▸ TASK STATEMENT: Give back the data below word for word. Any image in it should be left out.
*** DATA Section Begins ***
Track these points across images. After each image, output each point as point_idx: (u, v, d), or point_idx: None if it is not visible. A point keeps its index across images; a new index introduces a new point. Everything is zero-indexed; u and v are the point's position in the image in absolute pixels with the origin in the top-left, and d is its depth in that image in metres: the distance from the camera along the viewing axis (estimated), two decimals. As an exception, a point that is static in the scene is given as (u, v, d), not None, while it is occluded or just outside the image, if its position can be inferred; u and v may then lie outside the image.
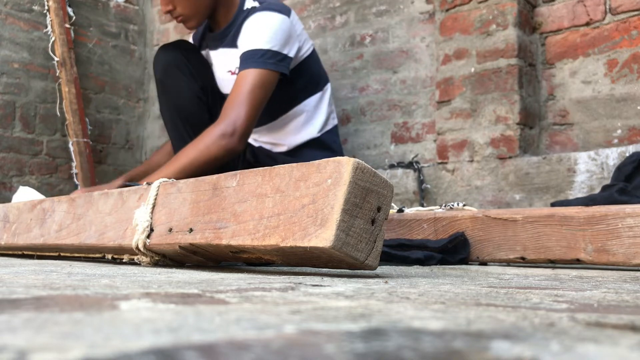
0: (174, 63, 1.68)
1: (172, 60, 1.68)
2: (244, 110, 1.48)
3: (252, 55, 1.52)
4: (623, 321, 0.36)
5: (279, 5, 1.62)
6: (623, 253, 0.99)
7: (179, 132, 1.69)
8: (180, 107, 1.68)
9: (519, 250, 1.12)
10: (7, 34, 2.25)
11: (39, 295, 0.45)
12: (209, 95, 1.71)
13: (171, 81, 1.68)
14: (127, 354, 0.24)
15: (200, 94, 1.68)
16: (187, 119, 1.67)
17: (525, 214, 1.12)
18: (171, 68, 1.68)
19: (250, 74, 1.50)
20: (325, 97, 1.75)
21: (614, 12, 1.59)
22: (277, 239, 0.73)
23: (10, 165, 2.24)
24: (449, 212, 1.25)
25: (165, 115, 1.72)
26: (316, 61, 1.74)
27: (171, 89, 1.68)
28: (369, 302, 0.44)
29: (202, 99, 1.69)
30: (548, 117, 1.71)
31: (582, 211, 1.04)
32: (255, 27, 1.56)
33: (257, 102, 1.50)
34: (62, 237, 1.12)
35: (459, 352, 0.26)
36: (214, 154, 1.46)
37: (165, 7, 1.59)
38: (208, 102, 1.71)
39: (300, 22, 1.68)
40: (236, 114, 1.48)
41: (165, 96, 1.70)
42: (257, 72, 1.51)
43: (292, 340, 0.28)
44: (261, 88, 1.50)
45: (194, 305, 0.41)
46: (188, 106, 1.67)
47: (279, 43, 1.55)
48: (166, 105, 1.71)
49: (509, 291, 0.56)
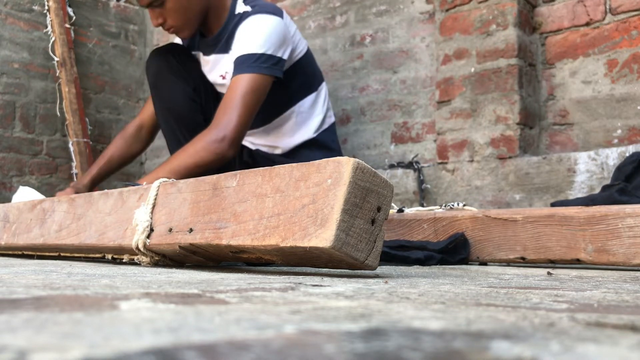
0: (165, 66, 1.69)
1: (163, 64, 1.70)
2: (236, 116, 1.49)
3: (246, 60, 1.53)
4: (623, 321, 0.36)
5: (272, 7, 1.62)
6: (623, 253, 0.99)
7: (174, 134, 1.70)
8: (174, 110, 1.69)
9: (519, 251, 1.12)
10: (7, 34, 2.25)
11: (39, 295, 0.45)
12: (202, 96, 1.72)
13: (163, 84, 1.69)
14: (127, 354, 0.24)
15: (193, 96, 1.70)
16: (180, 121, 1.69)
17: (526, 214, 1.12)
18: (162, 71, 1.69)
19: (243, 79, 1.51)
20: (320, 97, 1.75)
21: (614, 12, 1.59)
22: (277, 239, 0.73)
23: (10, 165, 2.24)
24: (449, 212, 1.25)
25: (160, 118, 1.73)
26: (310, 61, 1.74)
27: (164, 92, 1.70)
28: (369, 302, 0.44)
29: (195, 101, 1.70)
30: (548, 117, 1.71)
31: (582, 211, 1.04)
32: (250, 31, 1.56)
33: (250, 107, 1.51)
34: (62, 237, 1.12)
35: (459, 352, 0.26)
36: (204, 159, 1.47)
37: (155, 21, 1.59)
38: (201, 103, 1.72)
39: (293, 23, 1.68)
40: (227, 120, 1.48)
41: (158, 99, 1.72)
42: (251, 77, 1.51)
43: (292, 340, 0.28)
44: (254, 93, 1.51)
45: (194, 305, 0.41)
46: (181, 109, 1.69)
47: (273, 46, 1.55)
48: (160, 109, 1.72)
49: (509, 291, 0.56)
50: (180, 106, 1.69)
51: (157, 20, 1.59)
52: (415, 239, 1.25)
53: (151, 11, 1.59)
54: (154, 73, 1.71)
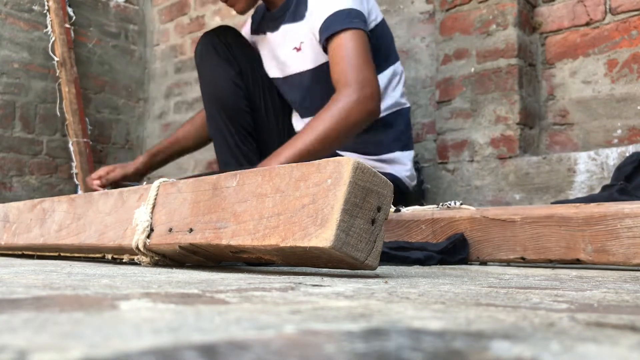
0: (209, 48, 1.61)
1: (207, 46, 1.61)
2: (366, 73, 1.34)
3: (337, 18, 1.38)
4: (623, 321, 0.36)
5: None
6: (623, 253, 0.99)
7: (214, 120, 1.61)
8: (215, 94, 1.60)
9: (519, 251, 1.12)
10: (7, 34, 2.25)
11: (39, 295, 0.45)
12: (247, 80, 1.62)
13: (205, 66, 1.61)
14: (127, 354, 0.24)
15: (236, 80, 1.60)
16: (222, 105, 1.59)
17: (524, 215, 1.12)
18: (206, 53, 1.61)
19: (346, 38, 1.36)
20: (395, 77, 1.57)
21: (614, 12, 1.59)
22: (277, 239, 0.73)
23: (10, 165, 2.24)
24: (447, 212, 1.24)
25: (204, 102, 1.65)
26: (386, 33, 1.57)
27: (205, 74, 1.62)
28: (369, 302, 0.44)
29: (238, 85, 1.60)
30: (548, 117, 1.71)
31: (581, 211, 1.04)
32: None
33: (371, 63, 1.36)
34: (62, 237, 1.12)
35: (459, 352, 0.26)
36: (355, 119, 1.32)
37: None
38: (246, 87, 1.62)
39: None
40: (362, 77, 1.33)
41: (201, 82, 1.64)
42: (353, 34, 1.36)
43: (292, 340, 0.28)
44: (364, 48, 1.36)
45: (194, 305, 0.41)
46: (222, 92, 1.59)
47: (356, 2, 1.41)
48: (203, 92, 1.64)
49: (509, 291, 0.56)
50: (222, 90, 1.59)
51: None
52: (414, 240, 1.25)
53: None
54: (199, 55, 1.63)
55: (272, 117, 1.66)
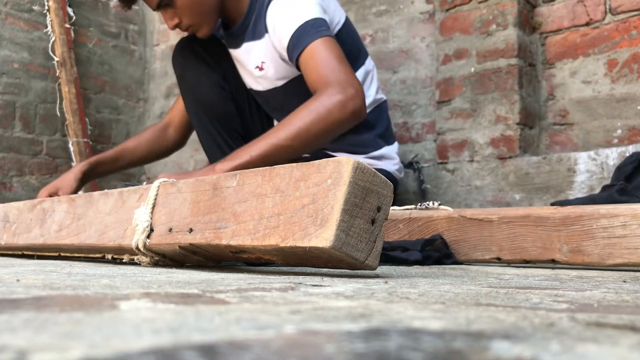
0: (190, 56, 1.56)
1: (188, 53, 1.57)
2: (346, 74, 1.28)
3: (303, 32, 1.33)
4: (623, 321, 0.36)
5: None
6: (597, 254, 0.98)
7: (205, 128, 1.57)
8: (201, 101, 1.56)
9: (494, 251, 1.11)
10: (7, 34, 2.25)
11: (39, 295, 0.45)
12: (231, 83, 1.59)
13: (189, 74, 1.57)
14: (127, 354, 0.24)
15: (222, 83, 1.56)
16: (210, 112, 1.56)
17: (501, 215, 1.11)
18: (188, 61, 1.57)
19: (317, 47, 1.31)
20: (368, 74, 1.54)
21: (614, 12, 1.59)
22: (277, 239, 0.73)
23: (10, 165, 2.24)
24: (424, 212, 1.24)
25: (190, 113, 1.60)
26: (351, 33, 1.52)
27: (190, 82, 1.57)
28: (369, 302, 0.44)
29: (224, 88, 1.56)
30: (548, 117, 1.71)
31: (558, 212, 1.04)
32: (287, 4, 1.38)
33: (347, 65, 1.31)
34: (62, 237, 1.12)
35: (459, 352, 0.26)
36: (336, 118, 1.24)
37: (171, 23, 1.44)
38: (232, 91, 1.58)
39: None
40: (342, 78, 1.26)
41: (185, 91, 1.59)
42: (323, 41, 1.31)
43: (292, 340, 0.28)
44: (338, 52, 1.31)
45: (194, 305, 0.41)
46: (209, 98, 1.55)
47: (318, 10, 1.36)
48: (188, 101, 1.59)
49: (509, 291, 0.56)
50: (208, 96, 1.54)
51: (172, 21, 1.43)
52: (392, 239, 1.25)
53: (164, 13, 1.43)
54: (180, 64, 1.58)
55: (257, 119, 1.65)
*** DATA Section Ends ***
▸ EXPECTED ANSWER:
Track these points across images. After each image, output each point as point_idx: (u, v, d), or point_idx: None if it is not visible. A point keeps its index across images; a new index introduces a new point. Everything is zero-indexed; u and v are the point's position in the image in absolute pixels with the origin in the top-left, and d is its depth in that image in metres: the distance from the camera along the viewing axis (estimated), two decimals. As an exception, a point that is static in the scene is given as (u, v, d), not None, while it is occluded or just outside the image, if its position can be inferred; u and v may then lie outside the image.
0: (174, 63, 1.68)
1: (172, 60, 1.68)
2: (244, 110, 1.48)
3: (252, 55, 1.52)
4: (623, 321, 0.36)
5: (279, 5, 1.62)
6: (623, 253, 0.99)
7: (179, 132, 1.69)
8: (180, 107, 1.68)
9: (519, 250, 1.12)
10: (7, 34, 2.25)
11: (39, 295, 0.45)
12: (209, 95, 1.71)
13: (171, 81, 1.68)
14: (127, 354, 0.24)
15: (200, 94, 1.68)
16: (187, 119, 1.67)
17: (525, 214, 1.12)
18: (171, 68, 1.68)
19: (250, 74, 1.50)
20: (325, 97, 1.75)
21: (614, 12, 1.59)
22: (277, 239, 0.73)
23: (10, 165, 2.24)
24: (449, 212, 1.25)
25: (165, 115, 1.72)
26: (316, 61, 1.74)
27: (171, 89, 1.68)
28: (369, 302, 0.44)
29: (202, 99, 1.69)
30: (548, 117, 1.71)
31: (582, 211, 1.04)
32: (255, 27, 1.56)
33: (257, 102, 1.50)
34: (62, 237, 1.12)
35: (459, 352, 0.26)
36: (214, 154, 1.46)
37: (165, 7, 1.59)
38: (208, 102, 1.71)
39: (300, 22, 1.68)
40: (236, 114, 1.48)
41: (165, 96, 1.70)
42: (257, 72, 1.51)
43: (292, 340, 0.28)
44: (261, 88, 1.50)
45: (194, 305, 0.41)
46: (188, 106, 1.67)
47: (279, 43, 1.55)
48: (166, 105, 1.71)
49: (509, 291, 0.56)
0: (165, 66, 1.69)
1: (163, 64, 1.70)
2: (236, 116, 1.49)
3: (246, 60, 1.53)
4: (623, 321, 0.36)
5: (272, 7, 1.62)
6: (623, 253, 0.99)
7: (174, 134, 1.70)
8: (174, 110, 1.69)
9: (519, 251, 1.12)
10: (7, 34, 2.25)
11: (39, 295, 0.45)
12: (202, 96, 1.72)
13: (163, 84, 1.69)
14: (127, 354, 0.24)
15: (193, 96, 1.70)
16: (180, 121, 1.69)
17: (526, 214, 1.12)
18: (162, 71, 1.69)
19: (243, 79, 1.51)
20: (320, 97, 1.75)
21: (614, 12, 1.59)
22: (277, 239, 0.73)
23: (10, 165, 2.24)
24: (449, 212, 1.25)
25: (160, 118, 1.73)
26: (310, 61, 1.74)
27: (164, 92, 1.70)
28: (369, 302, 0.44)
29: (195, 101, 1.70)
30: (548, 117, 1.71)
31: (582, 211, 1.04)
32: (250, 31, 1.56)
33: (250, 107, 1.51)
34: (62, 237, 1.12)
35: (459, 352, 0.26)
36: (204, 159, 1.47)
37: (155, 21, 1.59)
38: (201, 103, 1.72)
39: (293, 23, 1.68)
40: (227, 120, 1.48)
41: (158, 99, 1.72)
42: (251, 77, 1.51)
43: (292, 340, 0.28)
44: (254, 93, 1.51)
45: (194, 305, 0.41)
46: (181, 109, 1.69)
47: (273, 46, 1.55)
48: (160, 109, 1.72)
49: (509, 291, 0.56)
50: (180, 106, 1.69)
51: (157, 20, 1.59)
52: (415, 239, 1.25)
53: (151, 11, 1.59)
54: (154, 73, 1.71)
0: (209, 48, 1.61)
1: (207, 46, 1.61)
2: (366, 73, 1.34)
3: (337, 18, 1.38)
4: (623, 321, 0.36)
5: None
6: (623, 253, 0.99)
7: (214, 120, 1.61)
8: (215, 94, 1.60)
9: (519, 251, 1.12)
10: (7, 34, 2.25)
11: (39, 295, 0.45)
12: (247, 80, 1.62)
13: (205, 66, 1.61)
14: (127, 354, 0.24)
15: (236, 80, 1.60)
16: (222, 105, 1.59)
17: (524, 215, 1.12)
18: (206, 53, 1.61)
19: (346, 38, 1.36)
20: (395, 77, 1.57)
21: (614, 12, 1.59)
22: (277, 239, 0.73)
23: (10, 165, 2.24)
24: (447, 212, 1.24)
25: (204, 102, 1.65)
26: (386, 33, 1.57)
27: (205, 74, 1.62)
28: (369, 302, 0.44)
29: (238, 85, 1.60)
30: (548, 117, 1.71)
31: (581, 211, 1.04)
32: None
33: (371, 63, 1.36)
34: (62, 237, 1.12)
35: (459, 352, 0.26)
36: (355, 119, 1.32)
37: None
38: (246, 87, 1.62)
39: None
40: (362, 77, 1.33)
41: (201, 82, 1.64)
42: (353, 34, 1.36)
43: (292, 340, 0.28)
44: (364, 48, 1.36)
45: (194, 305, 0.41)
46: (222, 92, 1.59)
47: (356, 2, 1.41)
48: (203, 92, 1.64)
49: (509, 291, 0.56)
50: (222, 90, 1.59)
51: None
52: (414, 240, 1.25)
53: None
54: (199, 55, 1.63)
55: (272, 117, 1.66)
0: (190, 56, 1.56)
1: (188, 53, 1.57)
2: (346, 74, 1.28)
3: (303, 32, 1.33)
4: (623, 321, 0.36)
5: None
6: (597, 254, 0.98)
7: (205, 128, 1.57)
8: (201, 101, 1.56)
9: (494, 251, 1.11)
10: (7, 34, 2.25)
11: (39, 295, 0.45)
12: (231, 83, 1.59)
13: (189, 74, 1.57)
14: (127, 354, 0.24)
15: (222, 83, 1.56)
16: (210, 112, 1.56)
17: (501, 215, 1.11)
18: (188, 61, 1.57)
19: (317, 47, 1.31)
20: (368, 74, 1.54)
21: (614, 12, 1.59)
22: (277, 239, 0.73)
23: (10, 165, 2.24)
24: (424, 212, 1.24)
25: (190, 113, 1.60)
26: (351, 33, 1.52)
27: (190, 82, 1.57)
28: (369, 302, 0.44)
29: (224, 88, 1.56)
30: (548, 117, 1.71)
31: (558, 212, 1.04)
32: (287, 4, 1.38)
33: (347, 65, 1.31)
34: (62, 237, 1.12)
35: (459, 352, 0.26)
36: (336, 118, 1.24)
37: (171, 23, 1.44)
38: (232, 91, 1.58)
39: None
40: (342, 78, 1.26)
41: (185, 91, 1.59)
42: (323, 41, 1.31)
43: (292, 340, 0.28)
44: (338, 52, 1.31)
45: (194, 305, 0.41)
46: (209, 98, 1.55)
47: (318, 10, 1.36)
48: (188, 101, 1.59)
49: (509, 291, 0.56)
50: (208, 96, 1.54)
51: (172, 21, 1.43)
52: (392, 239, 1.25)
53: (164, 13, 1.43)
54: (180, 64, 1.58)
55: (257, 119, 1.65)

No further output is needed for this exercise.